Interpretation
There is a paucity of existing studies that stratify children born at the same gestational week according to their birth weight percentile (or vice versa). Several systematic reviews6-10, 20 that evaluated the relationship between early-term delivery and cognitive or academic outcomes are consistent with the conclusions of our review. In terms of foetal growth, although there is a systematic review and meta-analysis with good quality showing that SGA is detrimental to cognitive development,96 we found no extant systematic reviews synthesizing evidence on cognitive development or academic performance in children with LGA. Analysis by gestational age or LGA separately is unable to answer whether these effects are additive to or moderate each other.

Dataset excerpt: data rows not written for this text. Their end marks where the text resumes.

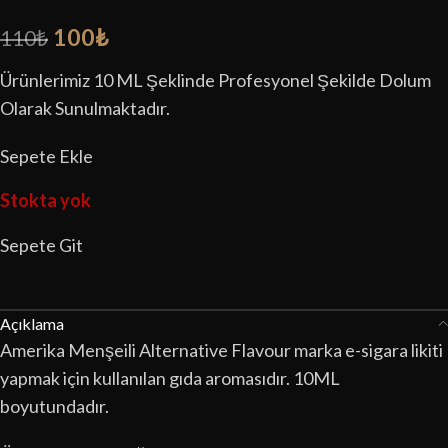
100
₺
110
₺
Ürünlerimiz 10 ML Şeklinde Profesyonel Şekilde Dolum
Olarak Sunulmaktadır.
Sepete Ekle
Stokta yok
Sepete Git
Açıklama
Amerika Menşeili Alternative Flavour marka e-sigara likiti
yapmak için kullanılan gıda aromasıdır. 10ML
boyutundadır.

Firstly, observational studies are required that allow the investigation of the effect of LGA or relative birthweight at each gestational week on cognitive and academic outcomes. A new study published after March 2023 utilized four cohort studies (N: 30 643)97 and reported that relative birthweight (birth weight percentile per gestation) and gestational week are two exposure factors that independently affect cognitive scores in childhood and are thus additive. IQ linearly increased by 4.2 points as birth weight centiles increased from the 1st to the 69th percentile before completely plateauing (i.e. no more IQ gain at larger birth weight). Above 32 weeks gestation, each GA week gained was associated with a 0.3 IQ increase similar to previous study reports.98Future studies are needed to report relative birthweight per gestational week and its effect on cognitive outcomes for obstetric decision-making.
Secondly, the most desirable would be to have a randomized clinical trial comparing the effect of early-term induction for LGA versus expectant delivery on shoulder dystocia with long-term follow-up of cognitive and academic outcomes on the of the child. Considering the suggested small effect sizes, this will require large participant numbers.